Я сидела. Я держалась за цепи. И пыталась замерзнуть. Дождь шел. Шел и шел… и шел… и был бесконечен, как моя тоска. На меня смотрела бездна, я смотрелась в нее, и это было напрочь лишено хоть какого-то смысла. Кажется, рядышком, в кустах разросшегося шиповника, тихо замерзал Монк. Я чувствовала близость света.
Зачем
Или…
Качели ныли. Душа болела. А желание проклясть кого-нибудь крепло, прямо руки зудеть начали.
— Все еще страдаешь? — Диттер появился из темноты и уселся рядом, накинул на плечи мои куртку. — Вымокла вся. Так и заболеть недолго.
Куртка его была теплой, и это тоже злило.
— Я мертвая.
— Я тоже… почти. Дело близится к концу и…
Он замолчал.
Дело… Да. Я и забыла. Близится оно… к концу… а с ним и отсрочка, богиней данная.
— Тебе страшно умирать? — спросила я, позволяя обнять себя. Он хотя бы теплый, раз уж холода я не ощущаю в принципе, то тепло — совсем иное дело.
— Страшно.
— А я не помню, успела ли испугаться…
— Нет. — Он убрал мокрые волосы с моего лица и, встав, легко подхватил меня на руки. — Этот ублюдок оставил подробное признание. Он отравил тебя одним… довольно сложным ядом… который туманит разум, вызывает галлюцинации и вместе с тем не причиняет боли.
Откуда этот яд взялся?
Хотя… глупый вопрос. Из алхимической лаборатории нашего особняка. Полагаю, очередное почти гениальное творение моей дорогой бабушки.

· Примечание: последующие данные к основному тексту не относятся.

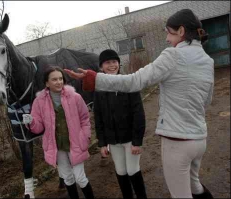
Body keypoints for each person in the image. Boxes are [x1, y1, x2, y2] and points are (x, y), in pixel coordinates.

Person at [65, 9, 214, 199]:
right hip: (199, 139)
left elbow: (134, 81)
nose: (167, 39)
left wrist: (95, 78)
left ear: (181, 31)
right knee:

И все равно непонятно зачем…
— Куда ты меня несешь?
— Домой.
— А…
— Вильгельм задержаниями занят. Пришло время зачистки. Он привлек кое-кого из местных…
Под ногами хлюпало. А я подумала, что меня никогда в жизни не носили на руках, разве что няньки… или вот гувернантка одна, чье имя я забыла, да и лица тоже не помню, только лишь, что была она мягкой и пахла пряниками. Их она прятала в складках платья и давала перед сном.

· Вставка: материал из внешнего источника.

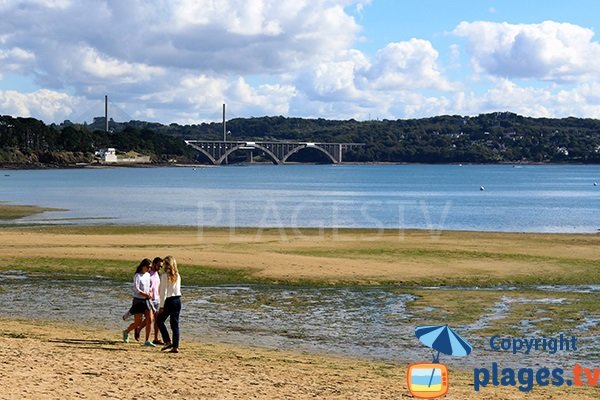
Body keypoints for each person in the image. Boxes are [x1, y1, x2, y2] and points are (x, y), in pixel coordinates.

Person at [122, 258, 156, 347]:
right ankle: (126, 331)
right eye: (148, 267)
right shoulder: (137, 276)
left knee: (150, 319)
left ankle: (147, 340)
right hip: (138, 300)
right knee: (138, 322)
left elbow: (149, 287)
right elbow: (136, 289)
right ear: (143, 266)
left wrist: (150, 292)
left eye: (150, 267)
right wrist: (145, 294)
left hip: (147, 300)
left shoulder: (148, 275)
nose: (149, 269)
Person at [157, 255, 181, 353]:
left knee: (159, 321)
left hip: (169, 300)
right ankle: (175, 346)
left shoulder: (164, 276)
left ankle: (167, 341)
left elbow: (163, 292)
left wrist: (161, 306)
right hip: (177, 300)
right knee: (175, 324)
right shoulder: (177, 275)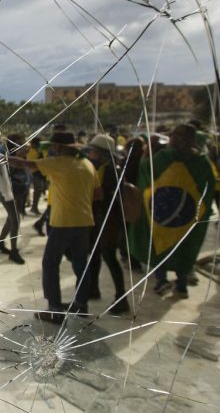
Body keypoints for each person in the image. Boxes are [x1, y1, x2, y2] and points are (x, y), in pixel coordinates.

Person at [11, 131, 100, 323]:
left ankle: (55, 311)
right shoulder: (88, 164)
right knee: (81, 265)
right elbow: (98, 194)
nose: (51, 149)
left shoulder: (58, 162)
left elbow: (23, 164)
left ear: (60, 147)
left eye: (53, 146)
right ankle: (81, 305)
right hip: (84, 221)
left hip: (63, 222)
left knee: (50, 264)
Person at [129, 124, 215, 299]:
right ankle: (181, 285)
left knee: (160, 245)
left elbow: (145, 171)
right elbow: (207, 188)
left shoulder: (162, 158)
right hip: (186, 217)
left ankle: (162, 281)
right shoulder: (201, 163)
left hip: (162, 215)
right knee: (182, 247)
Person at [85, 134, 130, 313]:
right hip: (101, 218)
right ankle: (93, 288)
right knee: (95, 255)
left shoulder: (111, 170)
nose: (90, 153)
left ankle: (121, 298)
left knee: (110, 257)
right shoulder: (105, 167)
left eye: (93, 150)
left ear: (101, 153)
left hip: (108, 220)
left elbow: (105, 196)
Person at [0, 134, 26, 264]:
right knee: (15, 220)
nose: (24, 145)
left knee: (11, 219)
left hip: (18, 191)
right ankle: (14, 251)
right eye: (21, 142)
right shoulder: (4, 156)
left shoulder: (18, 155)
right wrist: (19, 157)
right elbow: (8, 172)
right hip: (8, 193)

Надо будет найти записи. В домовых книгах должно остаться имя… и ее отыскать… пригласить в дом… у меня там дети, в конце концов, а я понятия не имею, как их воспитывать. Так пусть же займется кто-то толковый и…

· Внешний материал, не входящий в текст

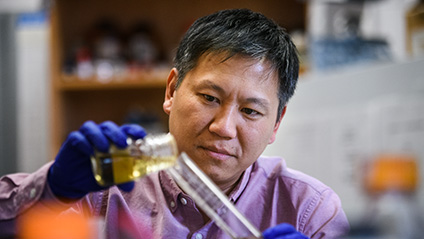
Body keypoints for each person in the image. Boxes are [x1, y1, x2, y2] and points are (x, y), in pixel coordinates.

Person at [0, 9, 349, 238]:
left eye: (251, 111)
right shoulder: (103, 184)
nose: (224, 127)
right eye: (210, 98)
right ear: (172, 90)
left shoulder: (309, 210)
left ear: (276, 123)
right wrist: (53, 191)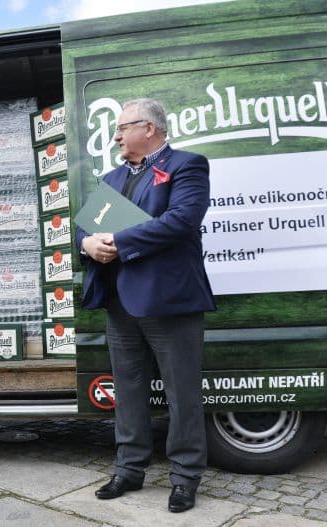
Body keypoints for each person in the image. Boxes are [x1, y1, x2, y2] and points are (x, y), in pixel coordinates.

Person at [75, 99, 215, 513]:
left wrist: (117, 243)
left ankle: (186, 477)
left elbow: (182, 220)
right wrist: (87, 243)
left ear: (149, 128)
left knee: (182, 393)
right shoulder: (114, 177)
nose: (115, 136)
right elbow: (85, 224)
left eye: (121, 128)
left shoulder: (187, 165)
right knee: (129, 390)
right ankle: (129, 469)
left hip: (169, 302)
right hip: (120, 303)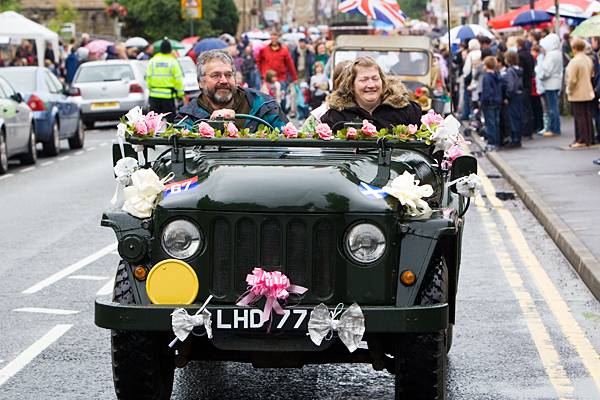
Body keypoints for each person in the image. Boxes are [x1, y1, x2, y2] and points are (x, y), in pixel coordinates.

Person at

Меня усадили в машину. И накрыли влажноватым пледом, что было напрочь лишено смысла, поскольку простуда мне совершенно точно не грозила. А Диттер… сдается мне, все закончится сегодня или завтра, и значит, заболеть он просто-напросто не успеет.
— А Монк?
— У него свои дела. — Диттер поправил одеяло. — Этот город забыл, что такое свет… и Монку придется нелегко.
А то… среди темных-то источников.
— Кого задерживают?
Диттер пожал плечами:
— Всех… мачеху твоего того друга… и мать той девушки, которая замуж выходит. Помнишь? Родителей Гертруды…
И список не ограничится только ими.
— Вильгельм вернется поздно и будет злым.
— А он добрым бывает?
Смешок. И теплый палец касается носа.
— Бывает. Когда виновные наказаны…
Машина рокочет, но голос ее как-то тих и печален или это моя меланхолия гасит окружающие звуки? Я не смотрю на дорогу, благо Диттер неплохо управляется с автомобилем. А вот его разглядываю. Упрямый… И я не хочу, чтобы он умирал.